## Istruzioni di lavoro
Rispondi a queste domande sul brano fornito:
1. Secondo il brano, chi rischia di essere penalizzato in particolare dal peso della crisi, dalla rigidità corporativa e dall'eccesso di paletti all'ingresso?
2. Con quale espressione tra virgolette vengono definiti i centri commerciali?
3. Che cosa devono mettere a disposizione le istituzioni per la costruzione dell'agenda pubblica sul futuro della città?

## Brano fornito
--

Professioni, artigianato e mestieri devono vivere e crescere

Migliaia di professionisti, di artigiani e di operatori specializzati lavorano in città: la ricchezza delle competenze, delle esperienze e della memoria storica ed operativa rischiano di sparire. Il peso della crisi, la rigidità corporativa, l’eccesso di paletti all’ingresso rischiano di penalizzare, in particolare, i più giovani. Occorre invertire la tendenza e valorizzarli, anche in funzione di un ridisegno della città in termini di modernità e innovazione, non solo per non perdere posti di lavoro, ma per non interrompere catene virtuose di abilità, di legami e di identità locali. Va trovato il modo per favorire il ricambio generazionale e coinvolgere anche nell’agenda pubblica tutte le competenze disponibili.
Sostegno del commercio di vicinato

Dopo anni di crescita inarrestabile, il modello dei centri commerciali, – “non luoghi” di acquisto compulsivo e del tempo libero – comincia a fare marcia indietro: insieme all’avanzare della spesa on line, alla minore disponibilità economica delle famiglie, ad una maggiore richiesta di qualità, assistiamo ad una ripresa dei negozi di prossimità. Occorre puntare su questa ripresa, ancora troppo debole per essere considerata consolidata, riorientando le nostre abitudini di acquisto. Occorre incentivare una maggiore qualità delle merci e della materia prima, favorendo le filiere corte e sostenibili e il piccolo commercio che, spesso, rappresenta il primo elemento di vivibilità, di aggregazione e di socializzazione anche nelle zone più sperdute della città.
Terziario e terziario avanzato, da costo a risorsa

Ministeri, stato, ambasciate, agenzie pubbliche, enti del parastato: la capitale paga prezzi salati. Sono sedi ed uffici che portano lavoro e consumi, ma anche costi pubblici per l’indotto e contaminazioni di interessi, per i quali Roma non gode di buona fama. Eppure, attorno a questa massiccia consistenza pubblica, sono cresciute competenze, reti, servizi innovativi, senza contare la presenza delle rappresentanze sindacali e associative di ogni tipo. Queste istituzioni, con la loro presenza ed esperienze devono essere spinte al servizio del bene comune sino alla costruzione dell’agenda pubblica sul futuro della città, mettendo a disposizione dati, notizie, informazioni e competenze: un terreno di riflessione e di cambiamento di comportamenti obsoleti.

--

## Dati forniti
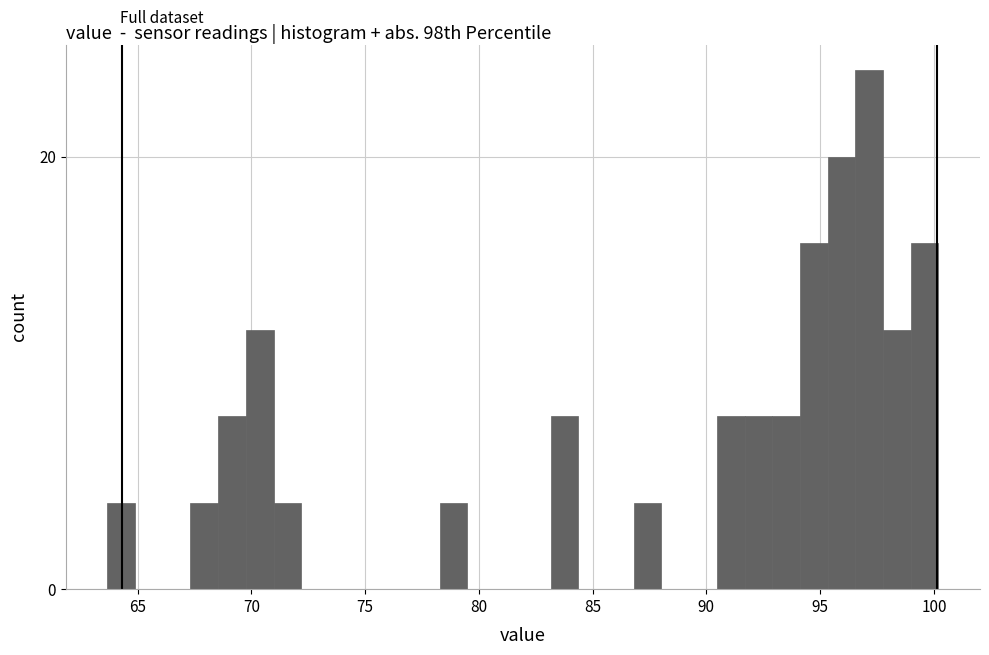

Read against the x-axis, roughly where is the centre of the tallest bar?

97.0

--

## Risposta
1. I più giovani.
2. "Non luoghi" di acquisto compulsivo e del tempo libero.
3. Dati, notizie, informazioni e competenze.